Levitt’s theory on the decline of big corporations is well illustrated in the more recent demise of Kodak and Nokia, which should sound the alarm bells for the legacy automakers, most of whom have expended more energy and money to oppose electrification than to embrace it.
While it would be prudent for the legacy automakers to heed Levitt’s advice, the reality is that they are faced with the incredibly difficult and almost insurmountable task of transitioning from a tried and trusted technology (internal combustion engine) to an entirely different technology (electric motors and batteries), which will affect nearly every aspect of their current business structure. With billions of dollars of capital invested in ICE manufacturing plants, body and chassis manufacturing plants that are optimised to fit only these engines (which differ almost entirely from electric vehicles), staff that will become redundant, and dealer networks will become redundant, these automakers will have to invest billions, and in some cases recapitalise the entire business in order to attempt a successful transition to electrification.
Since the transition from ICE to EV will have to be a gradual process, a further problem down the line, when say half of inventory is made up of cheaper, more efficient and more compelling electric
vehicles, how do automakers then still sell the other half of vehicles fitted with outdated ICE technology.

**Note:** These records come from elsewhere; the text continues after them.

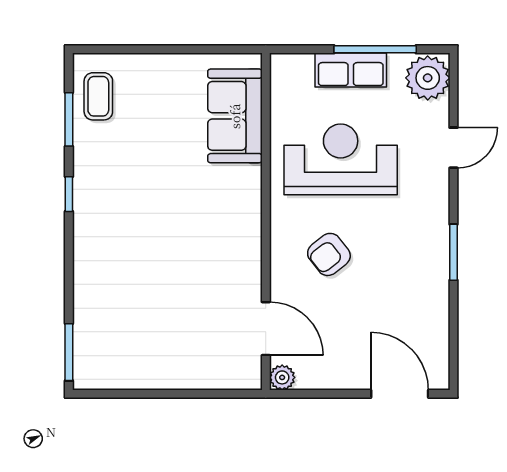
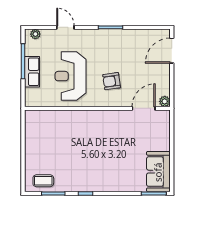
plant: (428, 78) -> (35, 34), width x0.53, depth x0.53
sofa: (235, 116) -> (158, 172), moved, turned 90
armchair: (329, 254) -> (112, 81), turned 120

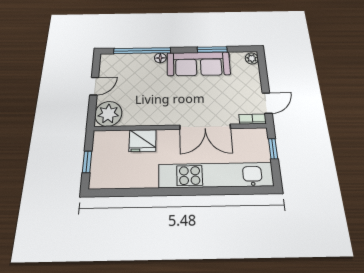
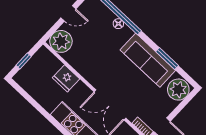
floor lamp: (160, 58) -> (118, 24), moved
plant: (252, 58) -> (178, 90), width x1.88, depth x1.88

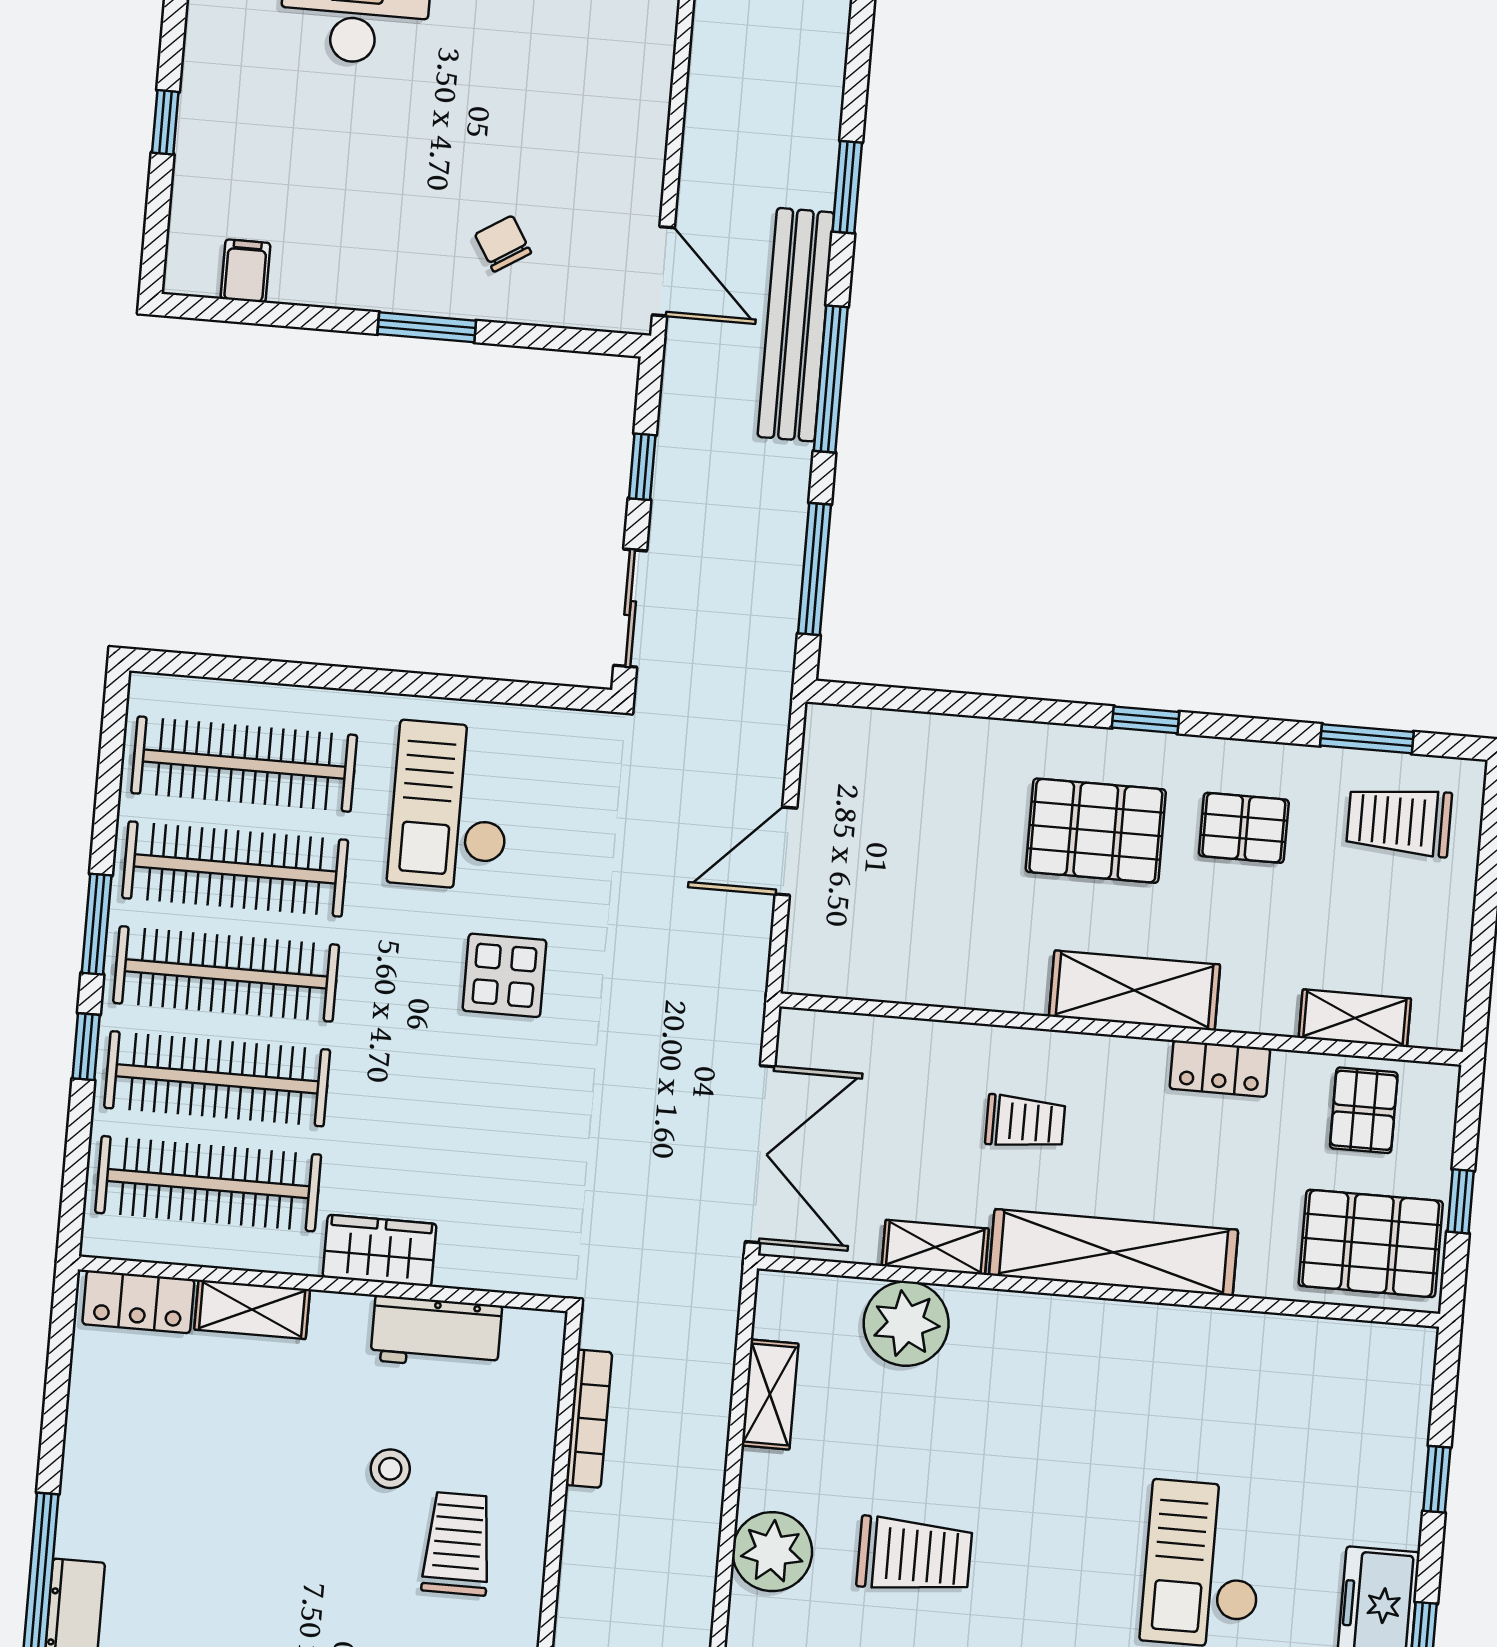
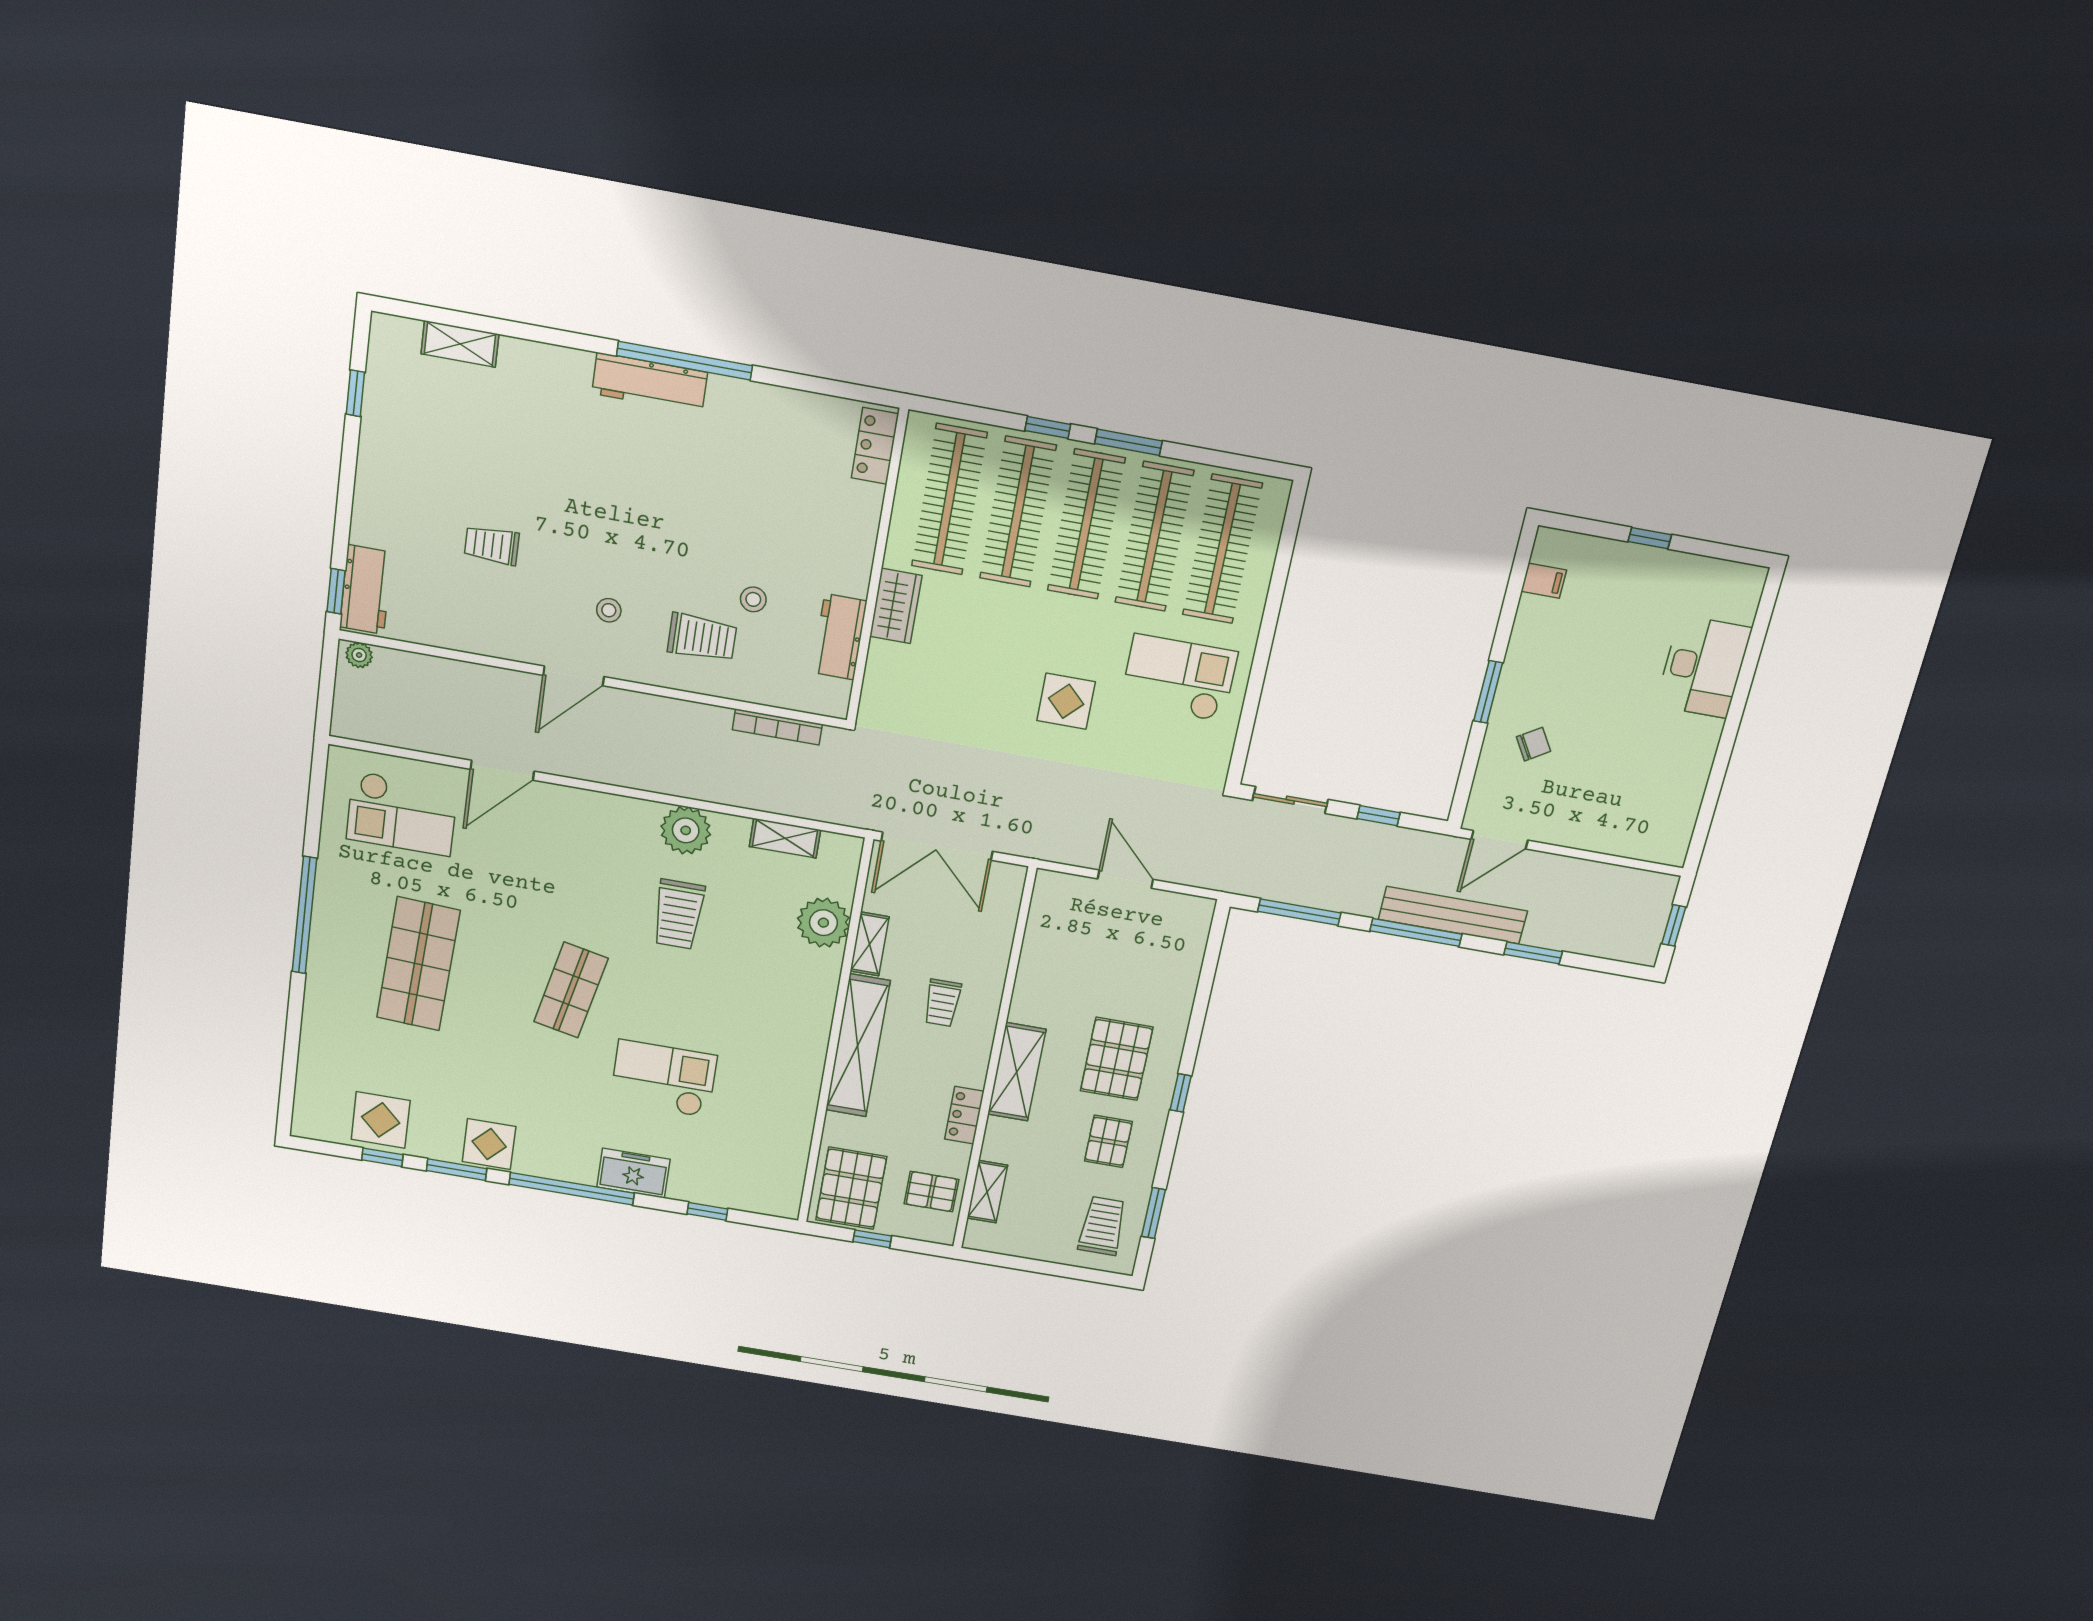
shelving: (252, 1309) -> (864, 520), removed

In 15 years from now, trying to sell an ICE vehicle may well be akin to trying to sell an old Nokia in an iStore. And all along, there is that pesky thing called shareholders, who demand profits. As one pundit aptly described the situation, legacy automakers have two options: jumping off a cliff now, or wait and possibly be thrown into a volcano later.
THE SOUTH AFRICAN
Although Elon Musk was born and raised in South Africa, there is still no evidence of Tesla making a move into South Africa to get a foothold on the continent. Given Tesla’s current footprint, it is clear that they have their focus squarely on the developed world for the foreseeable future. Renault and Nissan seem to be following a similar approach to its current EV rollout, which is biased towards North America and Europe.
With stable electricity supply already a major challenge in most of the developing world, there is a real chance that developing nations will be left behind even further in the EV revolution, and even more so with vehicle autonomy. So while the developed world may embrace the gradual shift towards the adoption of EVs over the next two decades, the developing countries could well remain dependent on ICE for a much longer period. Such a scenario would play into the hands of the legacy automakers, who will need the shift to EVs to be as gradual as possible.
China remains the exception, and given its aggressive legislation to promote faster EV adoption, most automakers currently have some presence in what promises to become the single biggest EV market in the world.
The history books are littered with stories of once-great companies that were washed away by the floods of change but, if anything, over more than a 100 years and some of the most tumultuous times in modern history, the great car companies have shown exceptional resilience to overcome, among many other challenges, two world wars and two massive stock market crashes that wiped out most other companies. The smart money would be on these same businesses to safely negotiate their way through the rapids of change as the world transitions from fossil fuels to sustainable energy. We wish them Godspeed.